Segundo a informação avançada, ainda que apoie a inovação digital e a IA, Jorida Tabaku disse que todo o sistema de governação precisa de ser reiniciado antes de a IA poder ser implementada.
Não se pode consertar um sistema fraudulento colocando-o na nuvem. Num país onde 80% do orçamento passa por contratos públicos – e um terço é distribuído sem concorrência real – a IA não vai acabar com a corrupção. Ela apenas vai escondê-la melhor.
Na sua opinião, “se os mesmos atores que se beneficiaram de licitações corruptas forem os que estão a programar o algoritmo, então, não estamos a caminhar para o futuro… estamos a consolidar o passado”.
Albânia já utiliza IA em alguns processos
Atualmente, a IA já está a ser utilizada na administração do país para gerir contratos públicos – uma área que a UE pediu ao Governo da Albânia para reforçar -, e para analisar transações fiscais e aduaneiras em tempo real, identificando irregularidades.
O território do país está, também, a ser monitorizado por drones inteligentes e sistemas de satélite, que utilizam IA para verificar ilegalidades em terrenos de construção e praias públicas, bem como plantações de canábis em áreas rurais.
Entretanto, o governo da Albânia planeia utilizar a IA para combater os problemas nas estradas do país, utilizando tecnologia de reconhecimento facial para enviar digitalmente um aviso ao dispositivo móvel do condutor para reduzir a velocidade, bem como para enviar detalhes das multas por excesso de velocidade através de mensagem de texto ou e-mail.

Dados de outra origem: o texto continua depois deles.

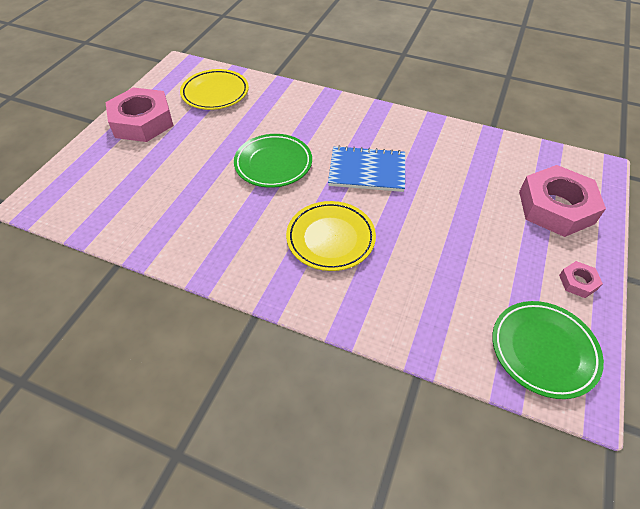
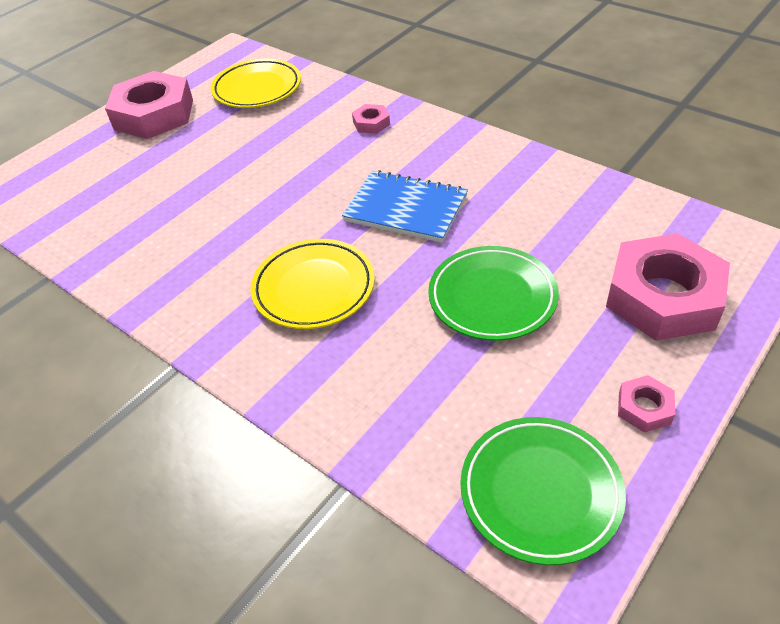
camera: 20 degrees right, 5 degrees down
(273, 164) = (286, 184): green plate -> green plate (492, 297)
(313, 111) = (371, 123): none -> pink nut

De facto, dados da agência estatal de estatísticas indicam que o país tem uma das taxas mais elevadas de acidentes de trânsito fatais na Europa, principalmente devido ao excesso de velocidade.

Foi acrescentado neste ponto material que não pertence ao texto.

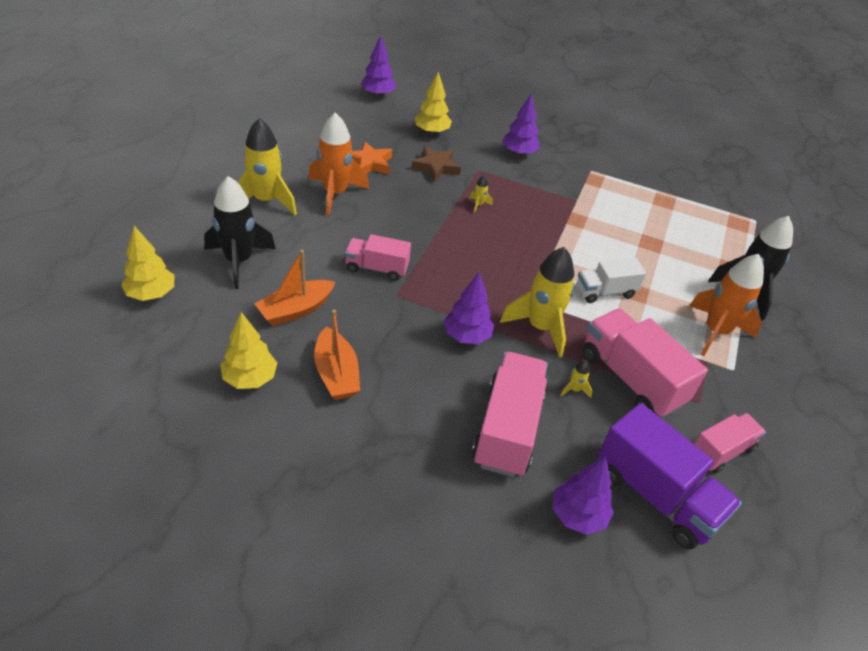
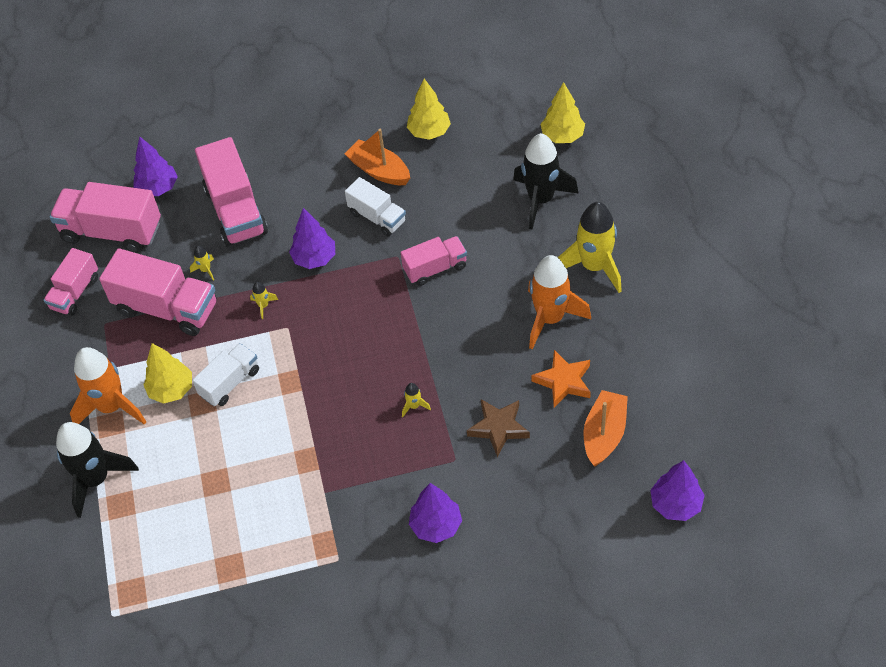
camera: 155 degrees right, 10 degrees up
(295, 310) = (455, 193): orange boat -> orange boat (604, 434)
(381, 334) = (377, 217): none -> white truck
(431, 132) = (555, 484): yellow tree -> yellow tree (171, 390)
(540, 327) = (263, 306): yellow rocket -> yellow rocket, size x0.40
(656, 495) = (112, 232): purple truck -> pink truck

Há ainda planos para utilizar a IA na área da saúde, educação e identificação digital dos cidadãos.
Com os planos para a IA em cima da mesa, Jorida Tabaku considera que é crucial haver uma consulta pública, bem como clareza, relativamente a como a tecnologia será aplicada, quanto custará e quem estará a programar os algoritmos.
Como a IA pode acelerar o processo de adesão à UE
A Albânia apresentou o seu pedido de adesão à UE, em abril de 2009, tendo-lhe sido concedido o estatuto de país candidato, em junho de 2014.

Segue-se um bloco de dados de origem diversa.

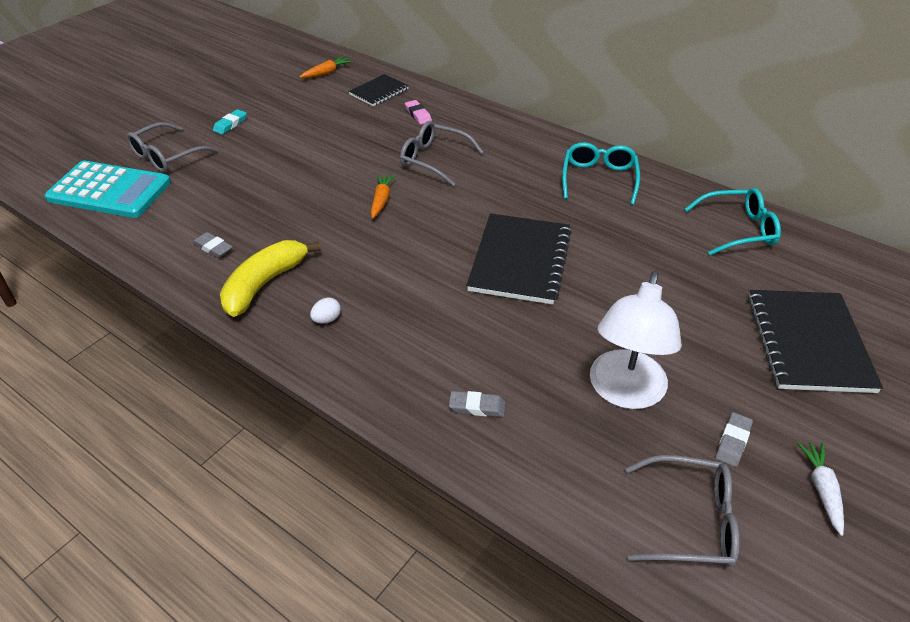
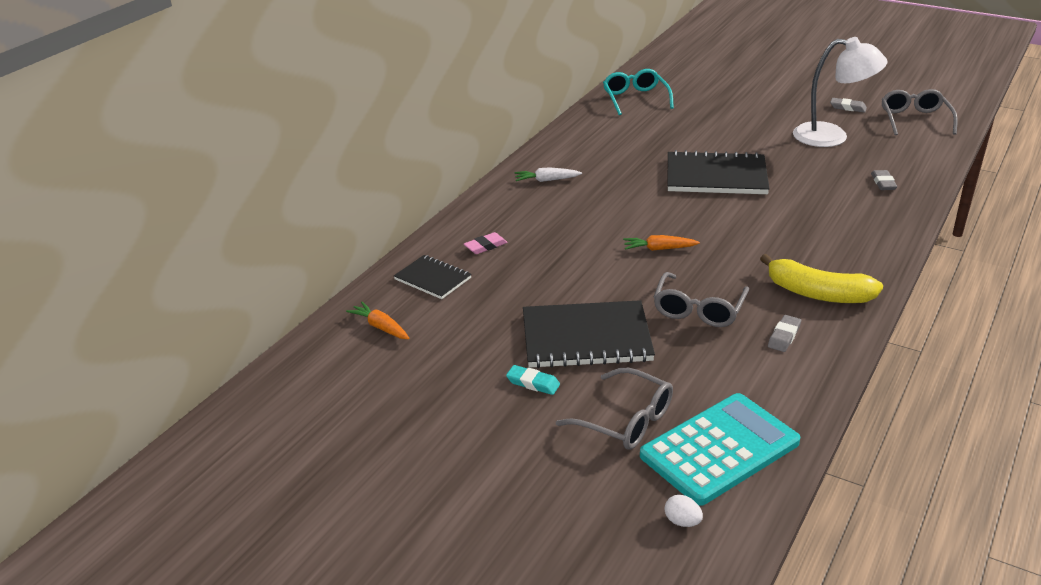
camera: 95 degrees left, 10 degrees down
(109, 191) = (720, 449): turquoise calculator -> turquoise calculator turned 45 degrees clockwise
(327, 319) = (841, 253): white egg -> white egg (682, 521)
(434, 160) = (576, 228): grey glasses -> grey glasses (698, 309)
(599, 179) = (584, 148): turquoise glasses -> none
(808, 342) = (747, 84): black notebook -> black notebook (586, 338)
(821, 489) = (863, 88): white carrot -> white carrot (546, 180)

Entretanto, a UE realizou a sua primeira conferência intergovernamental com a Albânia, em julho de 2022, encetando formalmente as negociações entre o país e o bloco.
Em 2024, o primeiro-ministro albanês anunciou que a IA estava a ser usada para ajudar o país na adesão à UE.
A ideia era que a IA fizesse a tradução e, em seguida, o trabalho de identificar divergências entre as leis nacionais e as da UE, na primeira vez que a tecnologia estaria a ser usada no processo de adesão ao bloco.
Para isso, o país estabeleceu uma parceria com Mira Murati, ex-diretora de tecnologia da OpenAI, nascida no sul da Albânia.
Entrámos em contacto com ela na primeira semana após o lançamento do ChatGPT, quando tomámos conhecimento da sua existência.
Partilhou Edi Rama, observando que a Croácia, que ele disse ter-se “destacado” na integração à UE, demorou sete anos até concluir o processo, enquanto a Albânia pretende fazê-lo em cinco, concluindo a documentação até 2027.
A reforçar a importância do papel da IA no processo, Odeta Barbullushi, ex-conselheira de Edi Rama para a integração na UE e professora do Colégio da Europa, em Tirana, concordou que “o volume do arquivo da UE é esmagador e o número de funcionários necessários para traduzir isso de maneira tradicional seria enorme”.
Apesar da ajuda colossal que a IA vai dar nas tarefas de tradução técnica, a tecnologia será alvo de supervisão e orientação política. Afinal, trata-se de um processo essencialmente político, que não será deixado totalmente nas mãos da tecnologia.